Selena will kill him. The thought gave her a pleasant shiver as she recalled how her pupil had mastered the healing. The shattered ampulla. It had cut the girl, but the wounds would heal and she would be stronger for it. Free of lies, Selena would know real power and she would need power in abundance to face Bacchus. But she had distractions. Ilior was one. Her captain was another.

Julian Tergus. A false name. Accora would stake her life on it. He’d resisted the water and in so doing, remained as a blank piece of parchment.

“And so dangerous to me. A captain with a mute crew has secrets, secrets that he gladly suffers beatings and broken bones to preserve.”

She thought of the mute crewman who was not mute. Such an interesting story she’d read that night when he drank from the darkpool waters. A story gleaned in bits and pieces but bloody enough for her to know that ‘Julian Tergus’ was up to no good. No good at all.
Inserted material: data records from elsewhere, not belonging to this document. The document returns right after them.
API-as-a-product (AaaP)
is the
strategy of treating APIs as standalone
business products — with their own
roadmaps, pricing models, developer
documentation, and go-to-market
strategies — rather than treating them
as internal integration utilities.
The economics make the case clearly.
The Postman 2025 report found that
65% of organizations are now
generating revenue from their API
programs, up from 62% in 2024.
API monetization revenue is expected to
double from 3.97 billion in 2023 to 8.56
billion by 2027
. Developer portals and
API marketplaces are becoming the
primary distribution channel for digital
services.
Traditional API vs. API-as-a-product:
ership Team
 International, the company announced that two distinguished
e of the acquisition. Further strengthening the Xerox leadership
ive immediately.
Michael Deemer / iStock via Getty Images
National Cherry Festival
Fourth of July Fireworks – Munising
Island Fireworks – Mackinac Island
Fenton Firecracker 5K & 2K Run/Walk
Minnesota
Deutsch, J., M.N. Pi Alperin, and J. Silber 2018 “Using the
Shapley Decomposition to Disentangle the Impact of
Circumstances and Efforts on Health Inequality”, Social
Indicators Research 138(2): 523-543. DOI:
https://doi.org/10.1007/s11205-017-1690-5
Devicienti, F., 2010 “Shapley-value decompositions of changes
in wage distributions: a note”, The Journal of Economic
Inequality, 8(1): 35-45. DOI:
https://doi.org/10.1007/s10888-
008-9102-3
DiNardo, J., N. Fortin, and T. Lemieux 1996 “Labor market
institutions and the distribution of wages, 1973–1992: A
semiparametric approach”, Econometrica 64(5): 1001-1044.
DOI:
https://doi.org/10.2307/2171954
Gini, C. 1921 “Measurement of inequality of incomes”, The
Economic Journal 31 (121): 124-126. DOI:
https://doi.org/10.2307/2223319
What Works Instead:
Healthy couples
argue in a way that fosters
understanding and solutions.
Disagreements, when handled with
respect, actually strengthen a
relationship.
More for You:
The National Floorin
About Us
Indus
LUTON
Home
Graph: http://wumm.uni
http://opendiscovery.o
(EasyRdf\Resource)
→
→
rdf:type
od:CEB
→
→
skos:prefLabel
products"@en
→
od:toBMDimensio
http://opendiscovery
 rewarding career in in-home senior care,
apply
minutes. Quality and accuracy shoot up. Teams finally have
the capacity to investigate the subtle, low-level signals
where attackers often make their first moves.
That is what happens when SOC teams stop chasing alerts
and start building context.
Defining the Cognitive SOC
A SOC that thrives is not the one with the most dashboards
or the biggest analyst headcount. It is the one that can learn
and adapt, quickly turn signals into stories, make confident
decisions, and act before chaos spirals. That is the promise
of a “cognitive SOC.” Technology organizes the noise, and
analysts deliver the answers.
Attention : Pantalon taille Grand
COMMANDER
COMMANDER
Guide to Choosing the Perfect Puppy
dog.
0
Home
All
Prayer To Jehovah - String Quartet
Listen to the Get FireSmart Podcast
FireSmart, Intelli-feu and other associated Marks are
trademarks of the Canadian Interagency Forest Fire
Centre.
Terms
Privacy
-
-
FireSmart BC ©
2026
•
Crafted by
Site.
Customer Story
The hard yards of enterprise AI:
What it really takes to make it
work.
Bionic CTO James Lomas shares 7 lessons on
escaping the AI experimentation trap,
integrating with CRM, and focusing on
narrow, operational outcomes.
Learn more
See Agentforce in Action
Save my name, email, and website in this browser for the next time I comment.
And the girl who called herself Cat. Accora moved to a shelf of vials and bottles. Her eye picked out the pumpkin oil easily. Its bright orange color was a beacon among the drabber concoctions. She turned the vial over in her hands.

“She is not his crew,” Accora mused. “She is something else altogether and dangerous. But not to me.”

The air shifted behind her. She smelled acrid, oily smoke, and a stench beneath that: the scent of hot blood. Accora dropped the vial of pumpkin oil; it shattered over the floor, splattering a sunburst over the planking. Quickly, Accora picked up a blown glass bottle from the table before her. It was sea blue with gold veins wound in and a stopper at the top, all exquisitely rendered. She’d kept it close, ever since Ori had found the crew on her beach and had had to escape a great, hungry beast that served the captain.

“Tergus is dangerous,” she said loudly, “to Selena and to me. I am right to suspect him.” She brought the bottle close, cradling it in both hands. “Aren’t I…Svoz, was it?”

Accora started to turn but her instincts screamed. She threw herself to the ground, rolling and cradling the glass jar, as the sword came down. It cleaved the small worktable beside her, and she was showered with soil and broken pottery. Her heart fluttered in her narrow chest and she scrambled under the closest table as fast as she was able. The ground was hard on her knees but she hardly felt the pain. The sword came down again with a deafening crack. Splintered wood and more dirt wafted down but the table held. The sirrak bent to peer under. He twiddled his fingers at her.

“Halloo!”

Accora fumbled at the stopper on the glass jar she still cradled as the table was torn away as if lifted by a fierce wind. Svoz held it with one hand and hurled it at the greenhouse wall. Accora flinched at the cacophony of shattering glass, and then scrabbled backward as the sirrak loomed over her. Blood-red and hulking, he gripped a long curved blade that was as long as his arm and he licked a forked tongue over his lips.

“Fast or slow? Which shall it be, witch? Slow would be my inclination. It’s been so long, I don’t wish to rush this unless I have to.”